2.I mean theoretically each thread computes 16x4 elements should deliever better performance without dual-issue. If we have more registers per SM, we could achieve that. Fermi seems have twice the number of registers than GTX200, but I dont have a card.
This looks great. A co-worker and I have an application where we could really benefit from this speed. BUT we’re both linux guys and are in need of a bit of assistance in how to use/compile this package. If anybody could throw up a makefile or jot down some instructions on how to call one of these routines from another cu file, that’d be great.
@LSChien: Thanks for the information. Upon further reading I see that you already had that written down somewhere. Sorry I didn’t read more carefully before. You are right though about the cubin files. I’m using CUDA 3.1 and a GTX480. The cubin files won’t load which I guess isn’t surprising. I will try it out on another machine with CUDA 2.3 and a C1060 card.
If at all possible, could you provide cubin files for compute capability 2.0? I had no trouble compiling with CUDA 3.1, so I’m curious if you compiled with 3.1 and specified -arch=sm_20 if that would solve this problem. I’d be happy to post GTX480 benchmarks if we could get that running.
Thanks for the info. I’ll give it a try. Even without Fermi capability the code is great. My production code has ~3X speed-up from using your cgemm.
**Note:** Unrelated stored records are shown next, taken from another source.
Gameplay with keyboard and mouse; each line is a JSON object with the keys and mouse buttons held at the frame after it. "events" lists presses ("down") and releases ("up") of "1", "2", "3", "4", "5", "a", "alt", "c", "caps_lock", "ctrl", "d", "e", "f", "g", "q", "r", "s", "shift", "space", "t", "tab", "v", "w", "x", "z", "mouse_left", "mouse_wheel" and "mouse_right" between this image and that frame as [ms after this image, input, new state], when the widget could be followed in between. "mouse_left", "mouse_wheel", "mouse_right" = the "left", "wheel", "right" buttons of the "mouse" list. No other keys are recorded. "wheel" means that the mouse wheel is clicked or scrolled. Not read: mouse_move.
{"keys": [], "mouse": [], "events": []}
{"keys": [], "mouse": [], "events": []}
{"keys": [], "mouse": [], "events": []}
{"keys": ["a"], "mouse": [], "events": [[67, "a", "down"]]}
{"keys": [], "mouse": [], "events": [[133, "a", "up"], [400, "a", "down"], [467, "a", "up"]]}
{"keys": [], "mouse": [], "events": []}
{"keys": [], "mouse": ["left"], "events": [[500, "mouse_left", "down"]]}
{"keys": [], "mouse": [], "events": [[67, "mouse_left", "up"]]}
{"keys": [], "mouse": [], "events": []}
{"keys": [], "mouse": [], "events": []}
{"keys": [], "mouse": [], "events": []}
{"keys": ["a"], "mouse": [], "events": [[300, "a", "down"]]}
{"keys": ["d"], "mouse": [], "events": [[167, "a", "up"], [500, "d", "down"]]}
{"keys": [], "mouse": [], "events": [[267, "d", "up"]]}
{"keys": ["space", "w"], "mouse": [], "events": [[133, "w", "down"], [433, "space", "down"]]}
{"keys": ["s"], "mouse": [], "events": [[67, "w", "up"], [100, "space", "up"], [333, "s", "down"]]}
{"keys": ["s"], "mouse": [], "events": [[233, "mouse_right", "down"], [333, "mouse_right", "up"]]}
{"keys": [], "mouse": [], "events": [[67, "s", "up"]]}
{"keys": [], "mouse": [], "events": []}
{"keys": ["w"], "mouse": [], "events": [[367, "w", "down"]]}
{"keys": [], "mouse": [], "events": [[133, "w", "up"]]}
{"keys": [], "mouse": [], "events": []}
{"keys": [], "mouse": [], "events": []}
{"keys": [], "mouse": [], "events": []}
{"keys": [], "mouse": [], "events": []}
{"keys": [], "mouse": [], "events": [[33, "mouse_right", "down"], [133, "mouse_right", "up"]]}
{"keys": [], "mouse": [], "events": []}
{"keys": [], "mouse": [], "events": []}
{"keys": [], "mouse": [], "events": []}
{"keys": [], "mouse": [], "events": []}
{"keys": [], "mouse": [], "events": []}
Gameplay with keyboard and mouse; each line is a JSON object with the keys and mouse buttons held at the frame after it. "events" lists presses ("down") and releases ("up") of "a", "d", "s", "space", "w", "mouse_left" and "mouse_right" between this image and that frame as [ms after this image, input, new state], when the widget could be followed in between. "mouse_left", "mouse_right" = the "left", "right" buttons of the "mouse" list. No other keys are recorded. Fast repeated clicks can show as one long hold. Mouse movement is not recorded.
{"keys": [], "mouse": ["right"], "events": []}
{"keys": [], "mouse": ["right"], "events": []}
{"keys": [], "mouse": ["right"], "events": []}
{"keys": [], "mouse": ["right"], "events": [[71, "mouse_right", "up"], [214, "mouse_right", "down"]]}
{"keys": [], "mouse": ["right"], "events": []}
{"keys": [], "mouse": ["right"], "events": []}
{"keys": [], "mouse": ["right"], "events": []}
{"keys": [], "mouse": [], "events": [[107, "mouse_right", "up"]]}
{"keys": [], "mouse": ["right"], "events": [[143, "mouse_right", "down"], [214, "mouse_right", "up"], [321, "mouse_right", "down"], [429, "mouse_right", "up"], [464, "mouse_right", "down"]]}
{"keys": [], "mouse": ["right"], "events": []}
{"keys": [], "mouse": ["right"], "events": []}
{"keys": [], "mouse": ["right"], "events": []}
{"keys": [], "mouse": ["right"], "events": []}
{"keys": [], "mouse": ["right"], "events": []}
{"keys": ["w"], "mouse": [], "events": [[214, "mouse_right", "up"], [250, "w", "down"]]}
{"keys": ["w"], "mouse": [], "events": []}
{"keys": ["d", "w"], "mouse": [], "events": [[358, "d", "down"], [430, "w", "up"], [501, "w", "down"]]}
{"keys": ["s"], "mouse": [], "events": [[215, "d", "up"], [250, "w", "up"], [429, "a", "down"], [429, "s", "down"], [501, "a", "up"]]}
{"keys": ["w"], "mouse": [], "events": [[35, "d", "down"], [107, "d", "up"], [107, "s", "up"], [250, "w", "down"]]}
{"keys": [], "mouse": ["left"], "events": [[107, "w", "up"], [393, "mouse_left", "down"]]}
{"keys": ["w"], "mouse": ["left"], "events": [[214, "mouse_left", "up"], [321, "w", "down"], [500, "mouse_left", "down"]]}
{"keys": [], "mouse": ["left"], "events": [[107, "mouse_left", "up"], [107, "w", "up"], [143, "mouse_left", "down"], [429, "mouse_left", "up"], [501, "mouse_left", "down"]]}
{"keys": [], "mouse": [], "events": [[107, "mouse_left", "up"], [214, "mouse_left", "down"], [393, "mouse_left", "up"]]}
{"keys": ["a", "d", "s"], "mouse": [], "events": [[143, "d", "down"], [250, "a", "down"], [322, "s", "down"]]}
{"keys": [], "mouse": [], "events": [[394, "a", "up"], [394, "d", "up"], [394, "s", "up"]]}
Thanks for providing it.
Hi,
I’m interested in these fast SGEMM implementations, but I’m mainly working on IPhone and its GPU ( PowerVR’s SGX ) do not support either CUDA or OpenCL, but do support shaders using OpenGLES 2.0.
Does any of you know a way to easily convert this Cuda/OpenCL SGEMM code into a GLSL code so that I could use it on the iPhone ?
Thanks !